--- GIVEN INFORMATION Enclosed Below ---

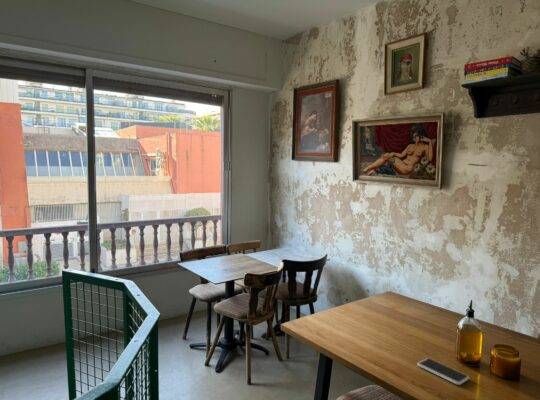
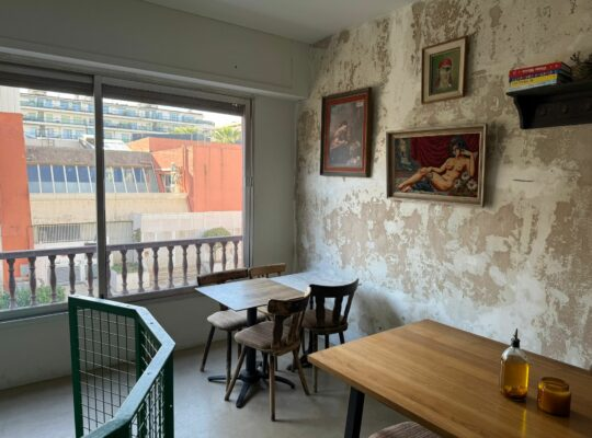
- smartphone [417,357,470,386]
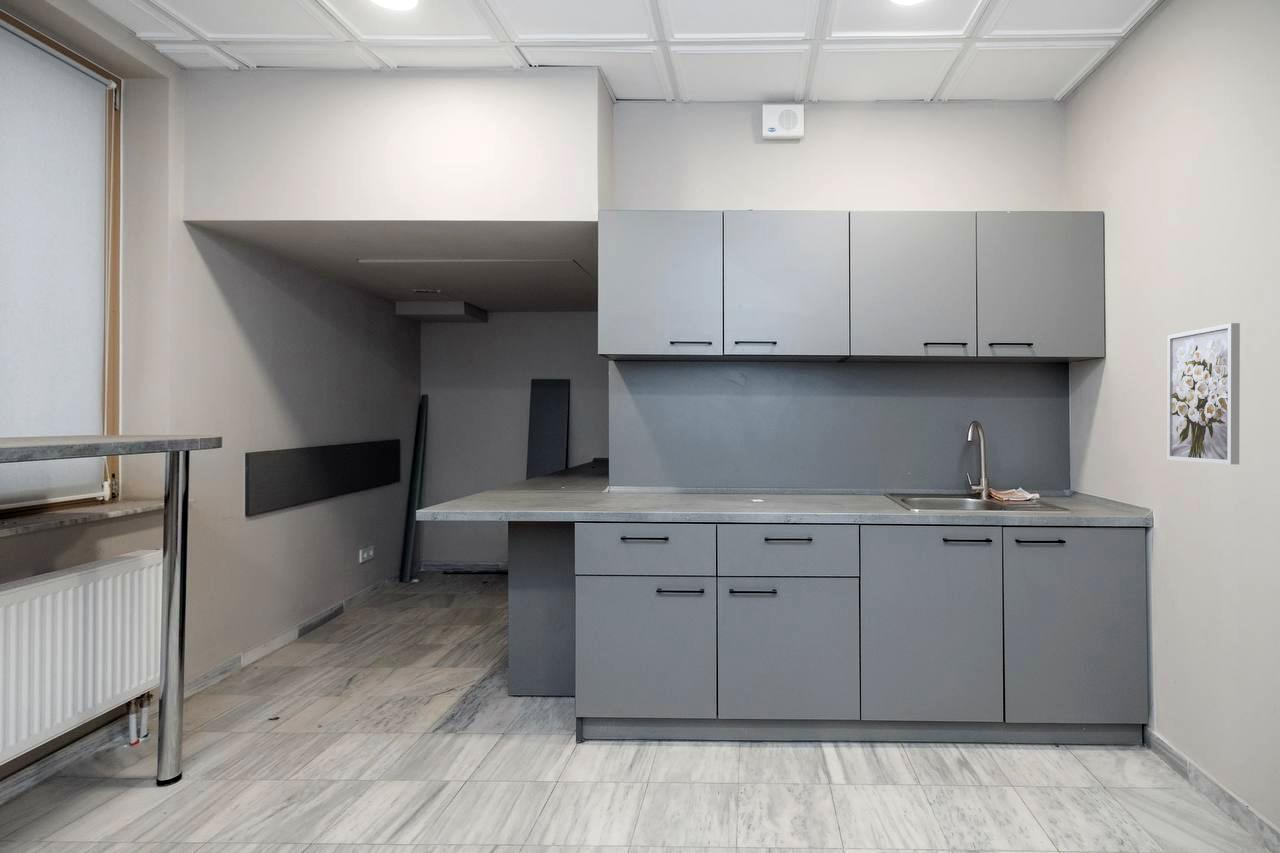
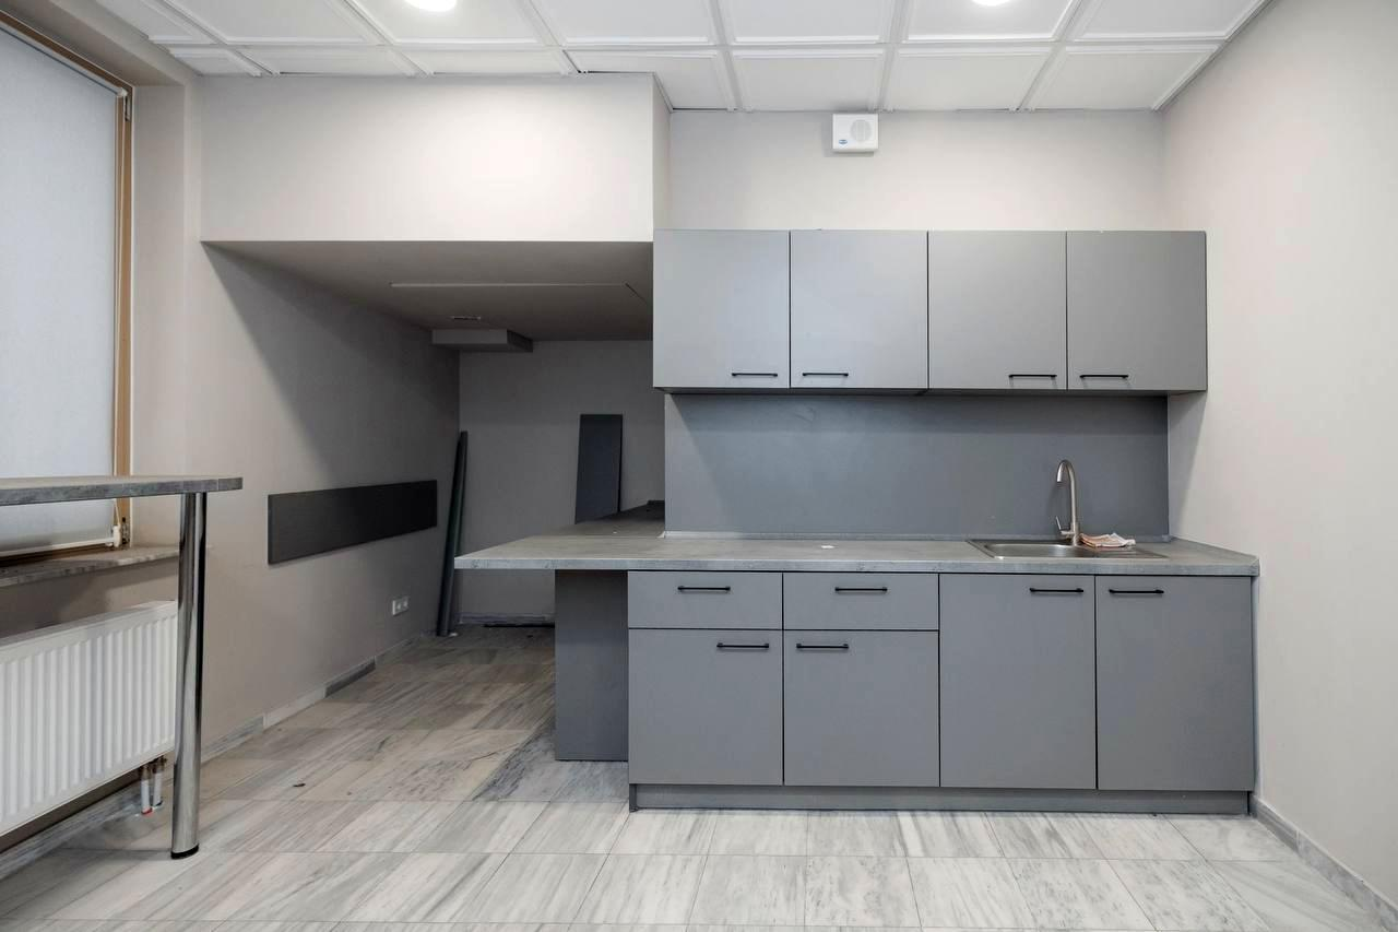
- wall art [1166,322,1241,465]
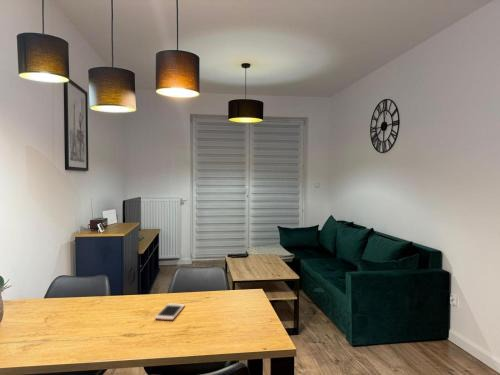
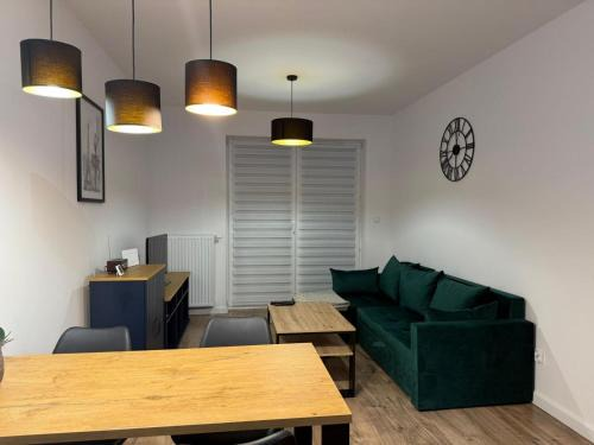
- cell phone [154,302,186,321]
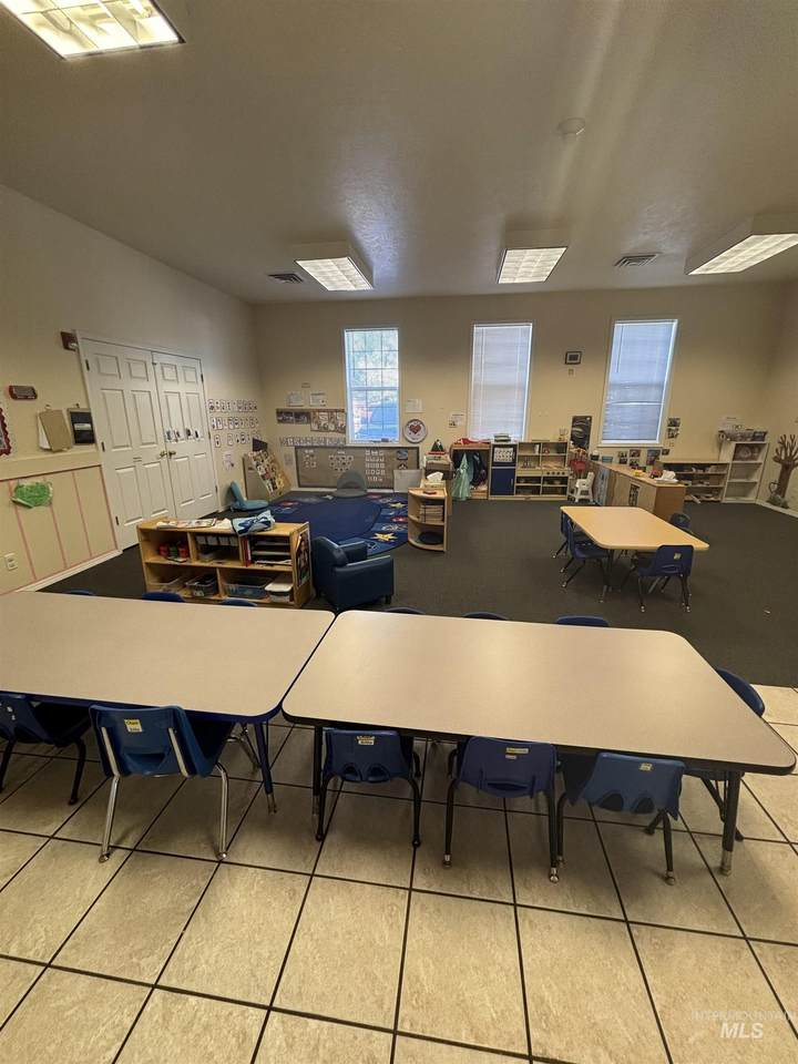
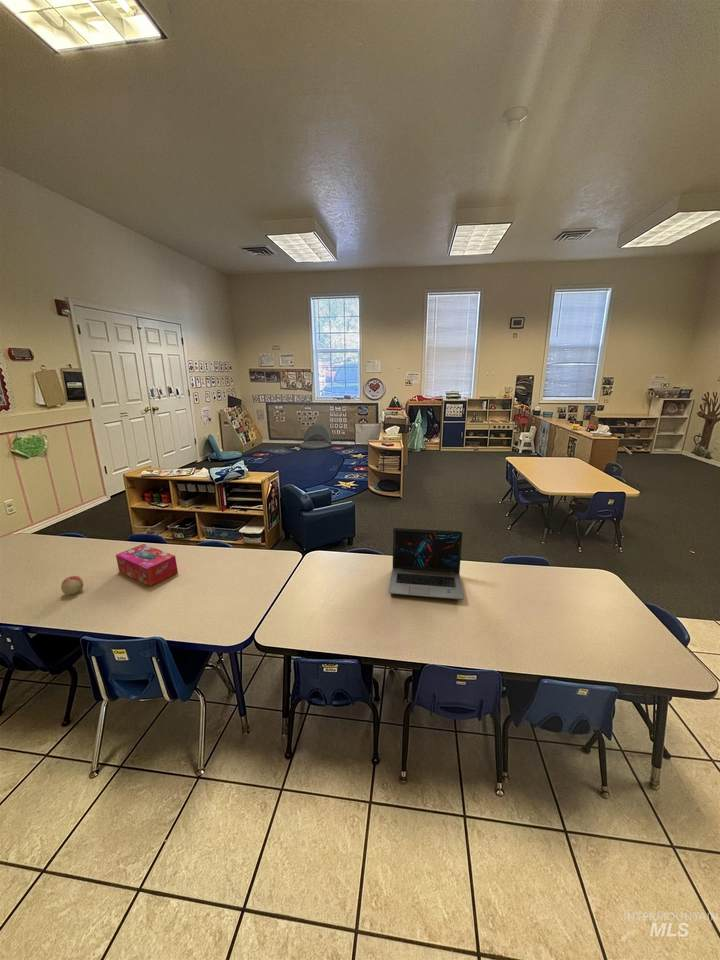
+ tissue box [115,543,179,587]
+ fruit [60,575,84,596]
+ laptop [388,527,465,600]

--- End of Enclosed GIVEN INFORMATION ---

[EXERCISE DESCRIPTION] Return every entry unchanged and skip the pictures.

[ANSWER TO THIS TASK]
- smartphone [417,357,470,386]
- wall art [1166,322,1241,465]
- cell phone [154,302,186,321]
+ tissue box [115,543,179,587]
+ fruit [60,575,84,596]
+ laptop [388,527,465,600]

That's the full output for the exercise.